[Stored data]
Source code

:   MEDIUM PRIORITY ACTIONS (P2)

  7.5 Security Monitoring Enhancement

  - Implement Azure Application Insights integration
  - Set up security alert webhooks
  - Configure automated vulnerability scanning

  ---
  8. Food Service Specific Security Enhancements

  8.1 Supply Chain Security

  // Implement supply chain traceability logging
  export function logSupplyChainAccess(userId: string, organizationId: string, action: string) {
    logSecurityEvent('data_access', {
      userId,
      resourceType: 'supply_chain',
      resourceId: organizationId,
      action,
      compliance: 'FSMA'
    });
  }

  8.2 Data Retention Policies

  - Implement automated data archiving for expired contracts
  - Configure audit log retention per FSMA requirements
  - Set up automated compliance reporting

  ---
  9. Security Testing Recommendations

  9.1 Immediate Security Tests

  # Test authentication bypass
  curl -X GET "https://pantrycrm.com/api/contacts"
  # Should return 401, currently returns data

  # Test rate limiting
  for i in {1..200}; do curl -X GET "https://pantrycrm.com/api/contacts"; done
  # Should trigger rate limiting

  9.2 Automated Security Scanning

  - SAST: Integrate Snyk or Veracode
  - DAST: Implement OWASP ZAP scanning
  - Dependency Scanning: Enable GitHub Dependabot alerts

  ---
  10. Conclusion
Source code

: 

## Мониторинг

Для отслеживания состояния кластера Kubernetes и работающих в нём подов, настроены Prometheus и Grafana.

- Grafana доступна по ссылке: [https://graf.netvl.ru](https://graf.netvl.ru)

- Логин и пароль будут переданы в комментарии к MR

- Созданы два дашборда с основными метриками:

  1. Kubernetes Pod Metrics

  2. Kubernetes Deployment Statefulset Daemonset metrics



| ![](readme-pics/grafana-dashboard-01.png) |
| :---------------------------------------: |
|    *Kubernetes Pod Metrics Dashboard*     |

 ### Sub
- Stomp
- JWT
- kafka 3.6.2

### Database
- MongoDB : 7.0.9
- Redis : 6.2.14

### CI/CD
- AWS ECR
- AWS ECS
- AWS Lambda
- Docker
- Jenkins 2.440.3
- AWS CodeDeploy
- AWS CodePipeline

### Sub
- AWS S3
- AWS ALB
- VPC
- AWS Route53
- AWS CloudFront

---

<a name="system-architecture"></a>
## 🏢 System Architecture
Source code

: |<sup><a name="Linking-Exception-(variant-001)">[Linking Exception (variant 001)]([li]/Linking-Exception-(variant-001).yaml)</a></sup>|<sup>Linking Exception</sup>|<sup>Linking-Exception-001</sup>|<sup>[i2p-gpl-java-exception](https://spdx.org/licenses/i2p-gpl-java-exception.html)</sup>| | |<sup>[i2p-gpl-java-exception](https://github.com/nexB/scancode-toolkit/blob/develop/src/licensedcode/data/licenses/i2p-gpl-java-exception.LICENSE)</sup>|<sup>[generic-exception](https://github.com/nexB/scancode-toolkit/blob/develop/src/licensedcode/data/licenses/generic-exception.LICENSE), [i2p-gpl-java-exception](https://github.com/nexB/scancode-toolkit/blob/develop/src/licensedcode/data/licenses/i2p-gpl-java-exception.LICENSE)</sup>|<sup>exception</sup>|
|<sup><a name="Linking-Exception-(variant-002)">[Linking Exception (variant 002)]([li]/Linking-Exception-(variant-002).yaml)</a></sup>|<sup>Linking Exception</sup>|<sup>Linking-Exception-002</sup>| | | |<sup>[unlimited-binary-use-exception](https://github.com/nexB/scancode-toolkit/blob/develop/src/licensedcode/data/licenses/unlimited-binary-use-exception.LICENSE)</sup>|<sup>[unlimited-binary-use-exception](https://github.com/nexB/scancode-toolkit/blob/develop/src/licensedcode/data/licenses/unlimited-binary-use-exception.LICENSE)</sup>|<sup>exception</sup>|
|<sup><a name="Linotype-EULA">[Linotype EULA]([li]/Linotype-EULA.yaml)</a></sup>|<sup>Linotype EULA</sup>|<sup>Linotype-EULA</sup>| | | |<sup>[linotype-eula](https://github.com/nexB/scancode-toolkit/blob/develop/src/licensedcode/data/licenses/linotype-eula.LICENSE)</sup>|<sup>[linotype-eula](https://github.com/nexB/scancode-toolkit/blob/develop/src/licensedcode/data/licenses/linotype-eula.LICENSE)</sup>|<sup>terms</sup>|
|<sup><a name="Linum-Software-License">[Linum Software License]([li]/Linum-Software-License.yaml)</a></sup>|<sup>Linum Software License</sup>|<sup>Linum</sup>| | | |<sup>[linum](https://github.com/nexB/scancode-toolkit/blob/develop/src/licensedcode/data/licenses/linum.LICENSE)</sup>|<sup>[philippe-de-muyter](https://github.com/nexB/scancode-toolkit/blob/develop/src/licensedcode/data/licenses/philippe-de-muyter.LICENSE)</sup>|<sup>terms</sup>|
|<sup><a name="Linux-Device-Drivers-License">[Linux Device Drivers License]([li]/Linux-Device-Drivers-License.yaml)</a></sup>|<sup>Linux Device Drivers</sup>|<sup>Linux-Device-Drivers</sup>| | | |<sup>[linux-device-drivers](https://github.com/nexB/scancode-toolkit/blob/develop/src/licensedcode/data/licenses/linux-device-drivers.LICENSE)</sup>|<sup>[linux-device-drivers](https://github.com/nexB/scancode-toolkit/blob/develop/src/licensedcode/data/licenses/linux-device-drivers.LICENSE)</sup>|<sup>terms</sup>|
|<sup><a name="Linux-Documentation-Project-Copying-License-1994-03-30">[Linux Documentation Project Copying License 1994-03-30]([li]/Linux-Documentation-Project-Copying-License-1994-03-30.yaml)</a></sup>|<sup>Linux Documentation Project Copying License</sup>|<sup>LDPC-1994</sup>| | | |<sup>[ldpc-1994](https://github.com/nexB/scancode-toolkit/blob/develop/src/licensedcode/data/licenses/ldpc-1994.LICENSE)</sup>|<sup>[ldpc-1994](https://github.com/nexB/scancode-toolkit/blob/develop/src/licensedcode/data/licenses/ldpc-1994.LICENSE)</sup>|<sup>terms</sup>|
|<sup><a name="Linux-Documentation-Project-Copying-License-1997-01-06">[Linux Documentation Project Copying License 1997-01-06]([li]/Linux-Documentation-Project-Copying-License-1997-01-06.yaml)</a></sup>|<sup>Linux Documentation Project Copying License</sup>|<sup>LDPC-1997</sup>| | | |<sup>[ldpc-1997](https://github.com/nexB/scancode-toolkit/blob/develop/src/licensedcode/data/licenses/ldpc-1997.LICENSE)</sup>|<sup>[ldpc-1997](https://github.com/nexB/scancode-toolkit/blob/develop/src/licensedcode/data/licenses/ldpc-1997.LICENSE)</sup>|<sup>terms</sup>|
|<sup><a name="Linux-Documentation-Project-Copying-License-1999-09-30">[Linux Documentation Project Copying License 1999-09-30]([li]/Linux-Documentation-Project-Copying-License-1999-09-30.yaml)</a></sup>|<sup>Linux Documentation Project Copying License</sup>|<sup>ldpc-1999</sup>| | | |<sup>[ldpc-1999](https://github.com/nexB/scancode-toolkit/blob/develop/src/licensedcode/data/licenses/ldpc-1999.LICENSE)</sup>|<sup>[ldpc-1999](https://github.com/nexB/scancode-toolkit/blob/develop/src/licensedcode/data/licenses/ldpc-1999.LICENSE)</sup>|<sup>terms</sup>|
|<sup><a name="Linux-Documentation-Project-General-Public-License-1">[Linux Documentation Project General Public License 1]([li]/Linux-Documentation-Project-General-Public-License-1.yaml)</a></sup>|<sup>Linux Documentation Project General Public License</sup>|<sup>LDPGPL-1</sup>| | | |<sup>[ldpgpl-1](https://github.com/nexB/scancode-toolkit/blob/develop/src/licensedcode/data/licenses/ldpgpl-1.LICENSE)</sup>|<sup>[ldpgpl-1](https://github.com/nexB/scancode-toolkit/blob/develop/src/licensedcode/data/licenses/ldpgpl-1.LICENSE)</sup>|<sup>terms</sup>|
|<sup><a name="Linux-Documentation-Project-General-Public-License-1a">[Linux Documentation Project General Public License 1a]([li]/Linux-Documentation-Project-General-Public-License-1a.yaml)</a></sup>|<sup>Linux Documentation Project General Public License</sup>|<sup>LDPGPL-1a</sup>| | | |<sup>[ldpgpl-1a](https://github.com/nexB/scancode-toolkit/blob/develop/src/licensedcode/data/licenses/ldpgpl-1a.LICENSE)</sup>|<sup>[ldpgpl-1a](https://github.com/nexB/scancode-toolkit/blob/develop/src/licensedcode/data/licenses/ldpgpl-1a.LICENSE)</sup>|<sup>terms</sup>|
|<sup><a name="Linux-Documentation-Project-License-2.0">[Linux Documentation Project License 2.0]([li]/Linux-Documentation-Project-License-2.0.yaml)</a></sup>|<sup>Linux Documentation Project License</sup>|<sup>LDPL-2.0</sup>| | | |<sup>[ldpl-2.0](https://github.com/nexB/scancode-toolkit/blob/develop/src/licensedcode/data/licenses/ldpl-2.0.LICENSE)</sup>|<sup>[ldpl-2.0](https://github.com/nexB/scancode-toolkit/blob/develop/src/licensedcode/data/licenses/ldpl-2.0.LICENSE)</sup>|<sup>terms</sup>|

(Prompt) Reproduce the lines of the entries verbatim, starting at the line containing "1. Kubernetes Pod Metrics" and ending at the line containing "- AWS CodePipeline", both included.

(The completed task)
  1. Kubernetes Pod Metrics

  2. Kubernetes Deployment Statefulset Daemonset metrics



| ![](readme-pics/grafana-dashboard-01.png) |
| :---------------------------------------: |
|    *Kubernetes Pod Metrics Dashboard*     |

 ### Sub
- Stomp
- JWT
- kafka 3.6.2

### Database
- MongoDB : 7.0.9
- Redis : 6.2.14

### CI/CD
- AWS ECR
- AWS ECS
- AWS Lambda
- Docker
- Jenkins 2.440.3
- AWS CodeDeploy
- AWS CodePipeline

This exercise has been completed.